_DOCUMENT SEGMENT_:
Trade Whiplash!

First of all: Stack Week works.

A couple of times a year, the usual gang of idiots here at iFanboy gets together and comes clean about the almost-always gigantic pile of “recreational” reading that we’ve chosen to pay money for and then never touch again. Theoretically, I guess this sparks discussion and gives you the reader a chance to see what kind of people we are (specifically the kind of people who buy new books without reading the old books we already bought, people with monocles and ascots and name-brand yacht polish and money stoves, apparently) but I’ve always thought it serves a motivational, self-improvement purpose as well: Stack Week gives us the gift of shame. It forces me to stand in front of the world and say, “I am too lazy even to amuse myself! Gaze at the monument to my own sloth I have erected on my coffee table! Look on my works, ye Nerdy, and despair!

Both times I’ve been involved in Stack Week, I’ve had to confess a ten-book shame heap. Both times, the heap had been sitting there for months. Both times, after having had to reflect on what it means to be unable to get it together enough to read a few graphic frickin’ novels — graphic novels are the 100-page ones with the pictures in them, you understand, the ones you finish in a sitting — I have gotten through the stack within about a week and a half rather than having to face it anymore.

_LIST OF TASKS_:
a - From the Stack Week post, return verbatim the part that opens with the words containing "First of all: Stack" and closes with "Nerdy, and despair!".
b - Decide whether each statement agrees with the Stack Week post, answering yes or no and quoting the words of the post that settle it: (i) Stack Week takes place a couple of times a year. (ii) Each time, the writer had to confess a twenty-book heap. (iii) The writer got through the stack within about a week and a half.
The listing that comes next is separate material, unrelated to the Stack Week post.

_DATA SECTION_:

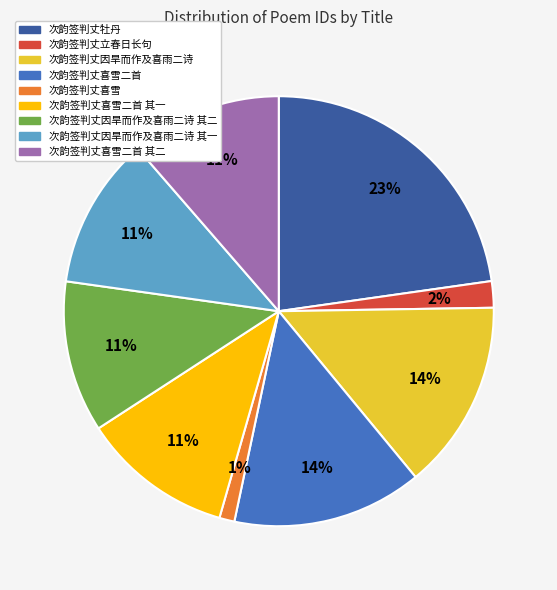

To the nearest percent, what is the average slice percentage?

11%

_OUTPUTS FOR THE TASKS_:
a -
First of all: Stack Week works.

A couple of times a year, the usual gang of idiots here at iFanboy gets together and comes clean about the almost-always gigantic pile of “recreational” reading that we’ve chosen to pay money for and then never touch again. Theoretically, I guess this sparks discussion and gives you the reader a chance to see what kind of people we are (specifically the kind of people who buy new books without reading the old books we already bought, people with monocles and ascots and name-brand yacht polish and money stoves, apparently) but I’ve always thought it serves a motivational, self-improvement purpose as well: Stack Week gives us the gift of shame. It forces me to stand in front of the world and say, “I am too lazy even to amuse myself! Gaze at the monument to my own sloth I have erected on my coffee table! Look on my works, ye Nerdy, and despair!

b -
(i) Yes: "A couple of times a year, the usual gang of idiots here at iFanboy gets together"
(ii) No: "I’ve had to confess a ten-book shame heap."
(iii) Yes: "I have gotten through the stack within about a week and a half rather than having to face it anymore."